* Task details *
Can you give back everything from the row containing "left shoulder: (91, 258, 4)" down to the row containing "right knee: (114, 307, 8)", with "elbow" renamed to "mid-arm joint" and nothing else changed? Return only those rows.

START Data excerpts

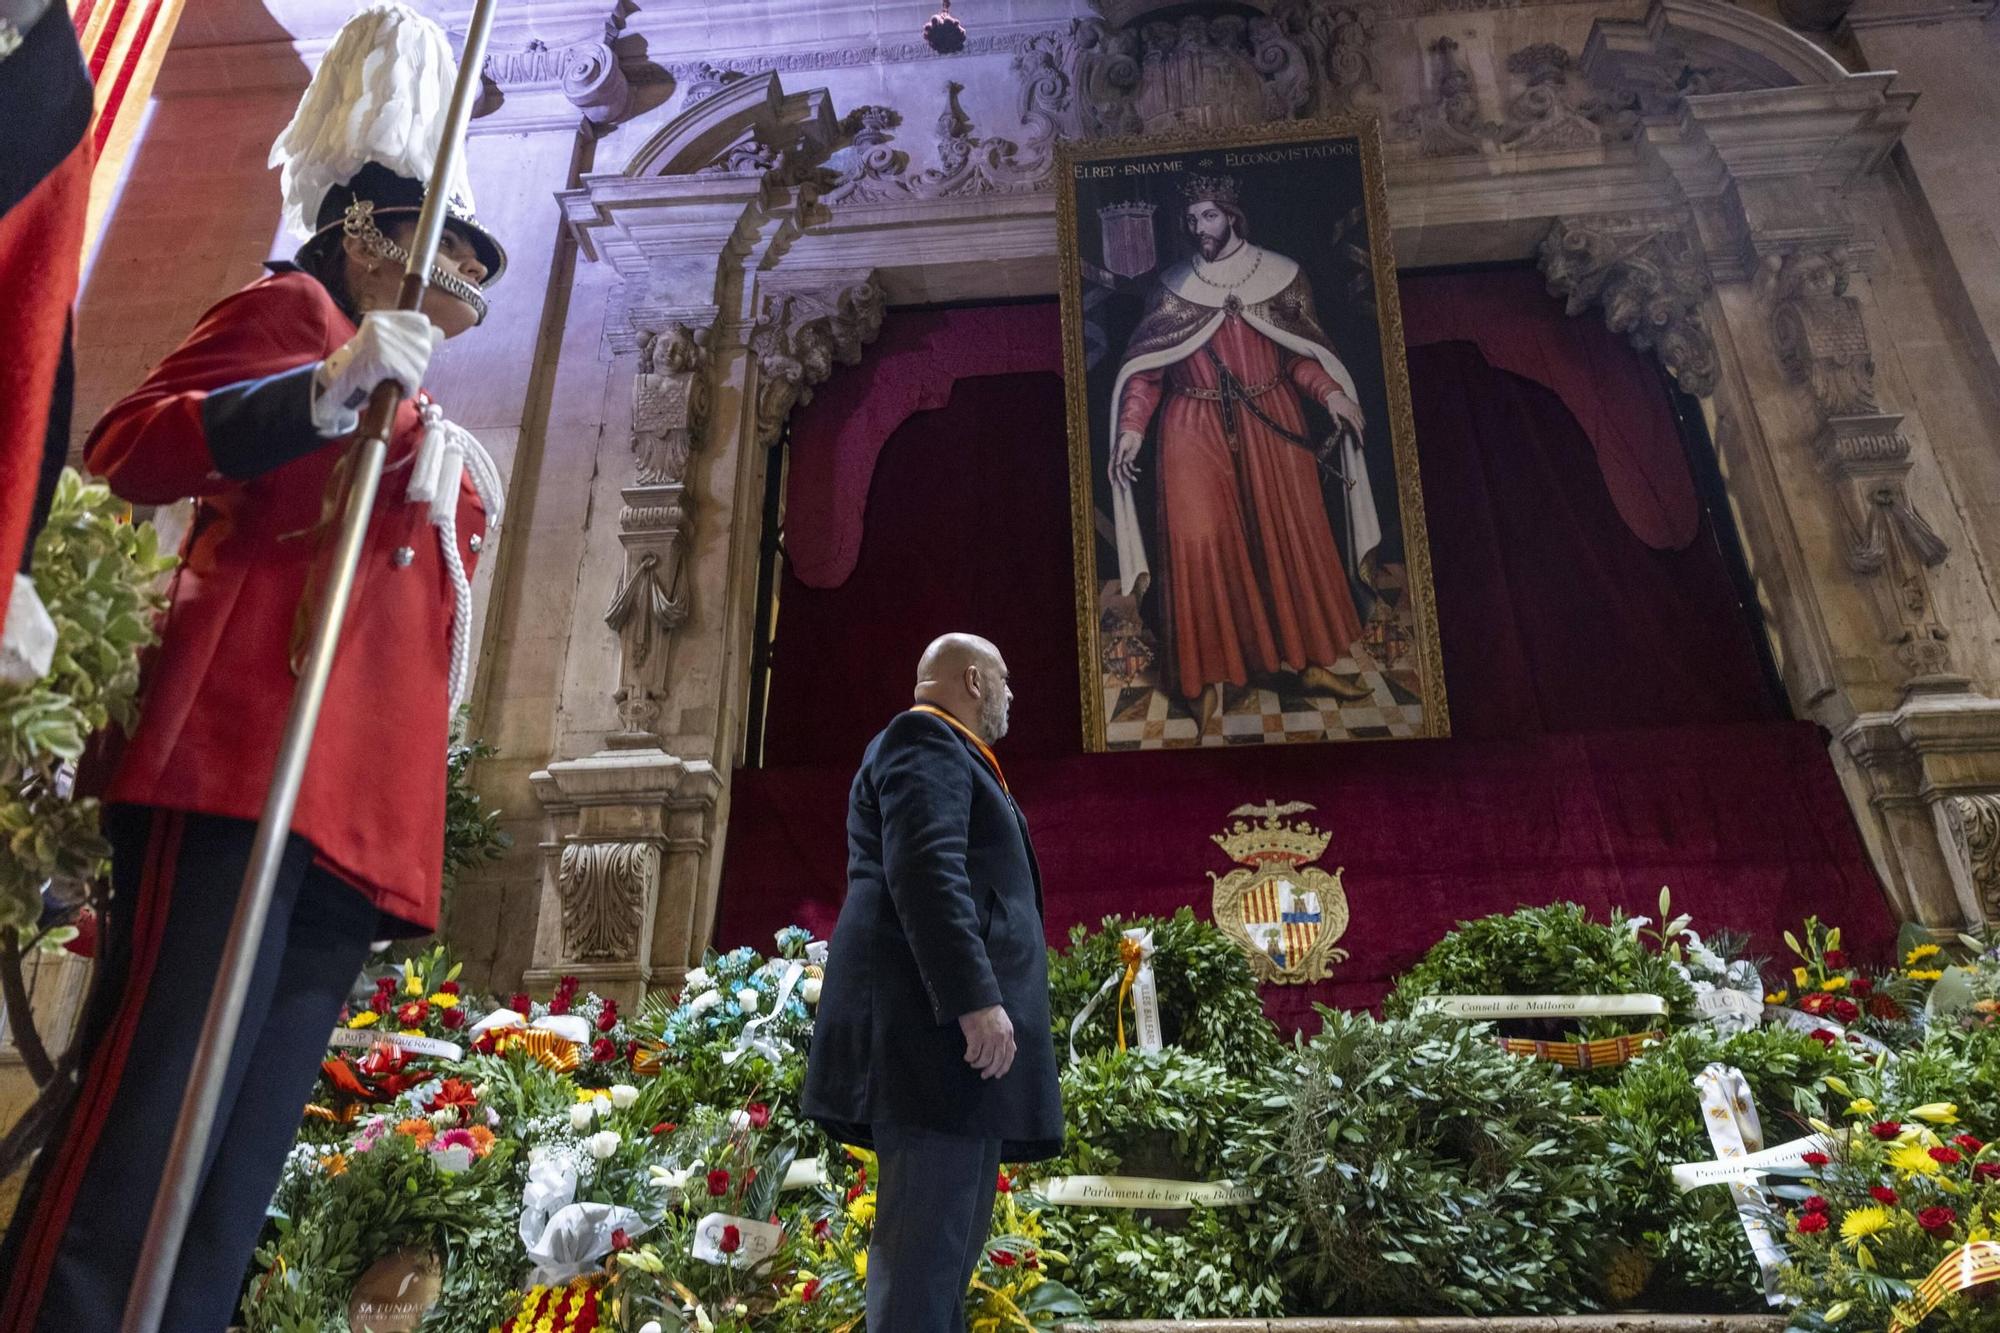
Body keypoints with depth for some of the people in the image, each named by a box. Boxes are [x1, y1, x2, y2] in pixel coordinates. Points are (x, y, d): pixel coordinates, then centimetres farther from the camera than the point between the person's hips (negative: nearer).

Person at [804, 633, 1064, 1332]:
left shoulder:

END Data excerpts
START Data excerpts

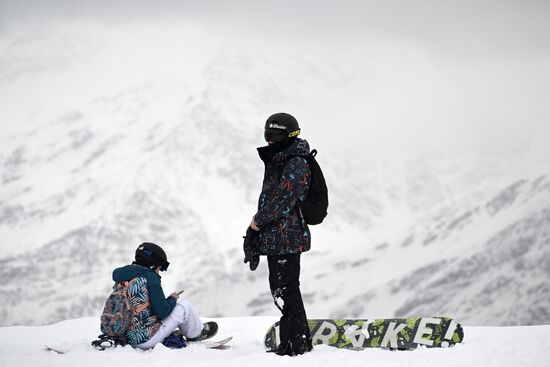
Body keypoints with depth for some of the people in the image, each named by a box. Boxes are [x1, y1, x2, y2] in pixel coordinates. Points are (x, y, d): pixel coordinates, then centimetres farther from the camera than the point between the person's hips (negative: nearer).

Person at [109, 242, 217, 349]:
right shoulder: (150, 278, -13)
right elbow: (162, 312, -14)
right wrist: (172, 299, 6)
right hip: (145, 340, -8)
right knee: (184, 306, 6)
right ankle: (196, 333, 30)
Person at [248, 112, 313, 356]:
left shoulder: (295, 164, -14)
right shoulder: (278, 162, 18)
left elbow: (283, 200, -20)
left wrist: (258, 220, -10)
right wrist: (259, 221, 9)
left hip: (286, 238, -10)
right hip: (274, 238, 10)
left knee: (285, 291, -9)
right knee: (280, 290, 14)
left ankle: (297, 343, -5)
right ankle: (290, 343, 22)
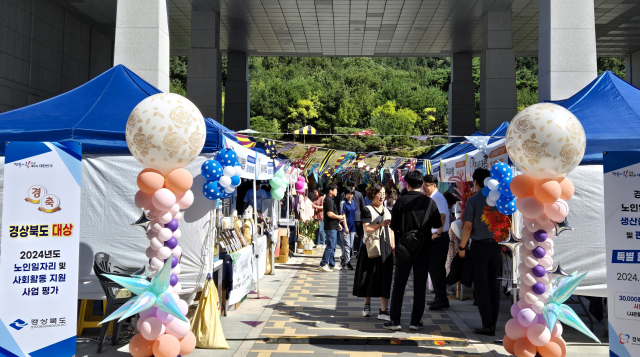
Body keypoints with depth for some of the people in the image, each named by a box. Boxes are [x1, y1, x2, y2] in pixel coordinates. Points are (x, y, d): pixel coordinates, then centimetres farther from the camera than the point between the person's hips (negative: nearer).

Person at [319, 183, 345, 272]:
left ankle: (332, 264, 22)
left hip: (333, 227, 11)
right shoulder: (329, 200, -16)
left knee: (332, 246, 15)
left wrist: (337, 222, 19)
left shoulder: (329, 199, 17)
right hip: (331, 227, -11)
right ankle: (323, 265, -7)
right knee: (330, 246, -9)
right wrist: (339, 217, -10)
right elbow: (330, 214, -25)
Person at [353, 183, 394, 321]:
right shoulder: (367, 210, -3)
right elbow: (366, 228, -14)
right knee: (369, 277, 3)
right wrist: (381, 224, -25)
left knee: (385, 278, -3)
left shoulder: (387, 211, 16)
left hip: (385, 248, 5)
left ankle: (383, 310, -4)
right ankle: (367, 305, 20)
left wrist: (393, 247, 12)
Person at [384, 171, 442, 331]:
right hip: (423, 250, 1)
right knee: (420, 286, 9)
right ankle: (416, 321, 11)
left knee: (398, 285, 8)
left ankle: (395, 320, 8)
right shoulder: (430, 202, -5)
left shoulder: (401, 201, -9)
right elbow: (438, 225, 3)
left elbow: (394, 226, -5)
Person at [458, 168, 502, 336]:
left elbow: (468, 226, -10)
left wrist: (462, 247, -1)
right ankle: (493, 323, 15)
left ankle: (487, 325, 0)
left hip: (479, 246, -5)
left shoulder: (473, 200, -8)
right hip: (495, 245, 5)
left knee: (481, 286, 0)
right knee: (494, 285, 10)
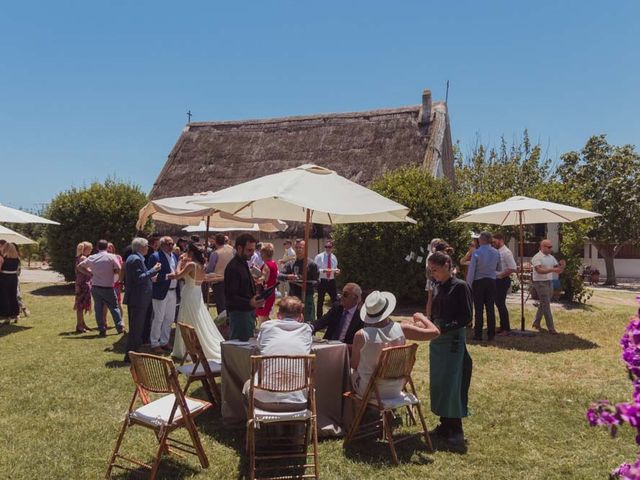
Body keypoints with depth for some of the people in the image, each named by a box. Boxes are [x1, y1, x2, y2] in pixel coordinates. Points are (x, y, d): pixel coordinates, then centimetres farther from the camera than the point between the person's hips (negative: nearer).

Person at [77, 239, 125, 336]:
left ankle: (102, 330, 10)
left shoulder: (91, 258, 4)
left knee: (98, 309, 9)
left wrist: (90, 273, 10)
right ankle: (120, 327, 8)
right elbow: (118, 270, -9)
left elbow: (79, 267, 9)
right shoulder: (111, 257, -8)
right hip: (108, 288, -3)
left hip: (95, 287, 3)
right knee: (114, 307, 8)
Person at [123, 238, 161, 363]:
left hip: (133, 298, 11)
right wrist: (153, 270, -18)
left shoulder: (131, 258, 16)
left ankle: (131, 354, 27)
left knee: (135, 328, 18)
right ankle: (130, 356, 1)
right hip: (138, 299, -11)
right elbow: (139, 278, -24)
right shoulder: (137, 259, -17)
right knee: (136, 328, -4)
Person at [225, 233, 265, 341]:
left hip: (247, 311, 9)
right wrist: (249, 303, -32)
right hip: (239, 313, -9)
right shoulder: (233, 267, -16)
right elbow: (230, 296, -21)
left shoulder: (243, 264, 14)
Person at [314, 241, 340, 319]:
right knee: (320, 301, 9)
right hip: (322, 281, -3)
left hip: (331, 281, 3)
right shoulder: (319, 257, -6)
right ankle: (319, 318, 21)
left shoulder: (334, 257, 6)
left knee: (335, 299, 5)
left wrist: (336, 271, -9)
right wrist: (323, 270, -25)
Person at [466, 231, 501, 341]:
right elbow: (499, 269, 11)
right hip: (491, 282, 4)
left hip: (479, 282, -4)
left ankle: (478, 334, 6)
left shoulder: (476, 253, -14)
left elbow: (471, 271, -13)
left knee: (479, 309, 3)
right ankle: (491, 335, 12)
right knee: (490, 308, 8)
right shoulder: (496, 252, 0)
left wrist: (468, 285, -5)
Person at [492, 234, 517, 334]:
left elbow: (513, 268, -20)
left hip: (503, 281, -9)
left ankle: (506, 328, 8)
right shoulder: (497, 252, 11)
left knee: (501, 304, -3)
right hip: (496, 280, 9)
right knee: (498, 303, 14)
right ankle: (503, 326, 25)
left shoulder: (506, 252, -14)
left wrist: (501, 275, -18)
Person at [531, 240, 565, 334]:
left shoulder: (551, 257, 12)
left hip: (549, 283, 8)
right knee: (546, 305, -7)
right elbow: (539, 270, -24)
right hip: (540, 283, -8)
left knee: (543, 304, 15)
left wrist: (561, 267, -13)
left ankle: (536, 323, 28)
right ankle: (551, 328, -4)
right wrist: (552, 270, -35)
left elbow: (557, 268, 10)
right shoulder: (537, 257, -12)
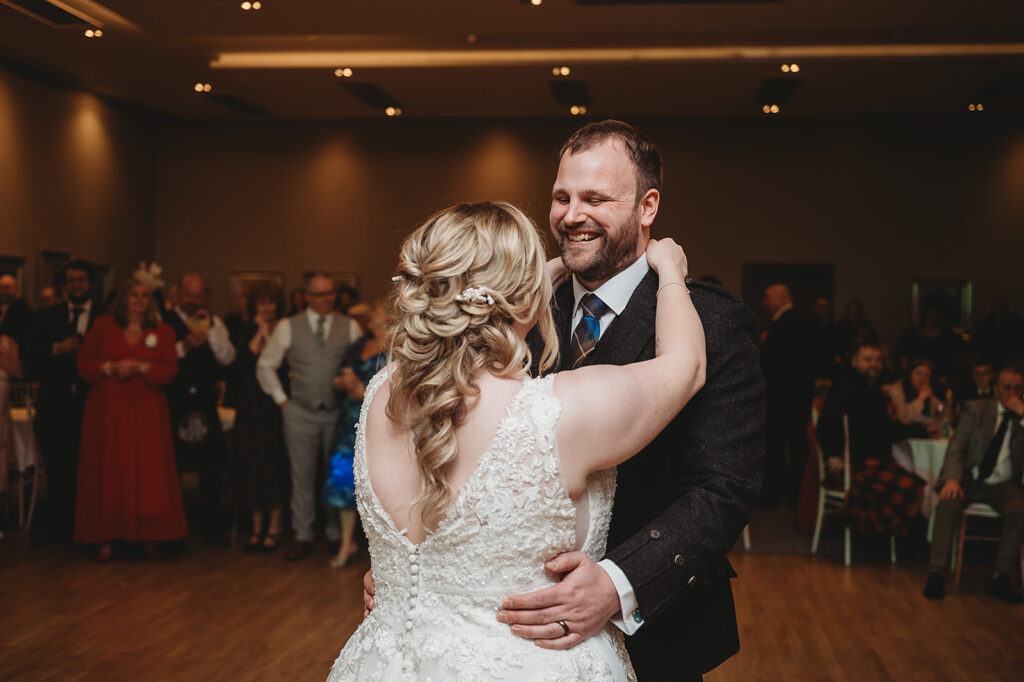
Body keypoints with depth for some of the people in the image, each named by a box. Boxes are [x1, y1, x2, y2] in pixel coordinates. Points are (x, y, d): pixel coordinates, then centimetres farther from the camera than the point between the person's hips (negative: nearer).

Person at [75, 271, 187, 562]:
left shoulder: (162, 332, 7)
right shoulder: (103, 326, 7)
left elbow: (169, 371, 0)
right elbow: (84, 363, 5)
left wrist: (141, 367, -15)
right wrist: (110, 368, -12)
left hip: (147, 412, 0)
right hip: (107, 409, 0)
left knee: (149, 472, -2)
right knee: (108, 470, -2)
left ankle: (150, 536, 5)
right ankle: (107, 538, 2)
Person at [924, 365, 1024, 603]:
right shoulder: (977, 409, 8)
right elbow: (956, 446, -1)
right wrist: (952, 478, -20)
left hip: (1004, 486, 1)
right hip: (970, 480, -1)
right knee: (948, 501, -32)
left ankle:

END Data excerpts

* Answer for the task *
left shoulder: (91, 258, 4)
left knee: (98, 309, 9)
left wrist: (90, 273, 10)
right ankle: (120, 327, 8)
right mid-arm joint: (118, 270, -9)
left mid-arm joint: (79, 267, 9)
right shoulder: (111, 257, -8)
right hip: (108, 288, -3)
left hip: (95, 287, 3)
right knee: (114, 307, 8)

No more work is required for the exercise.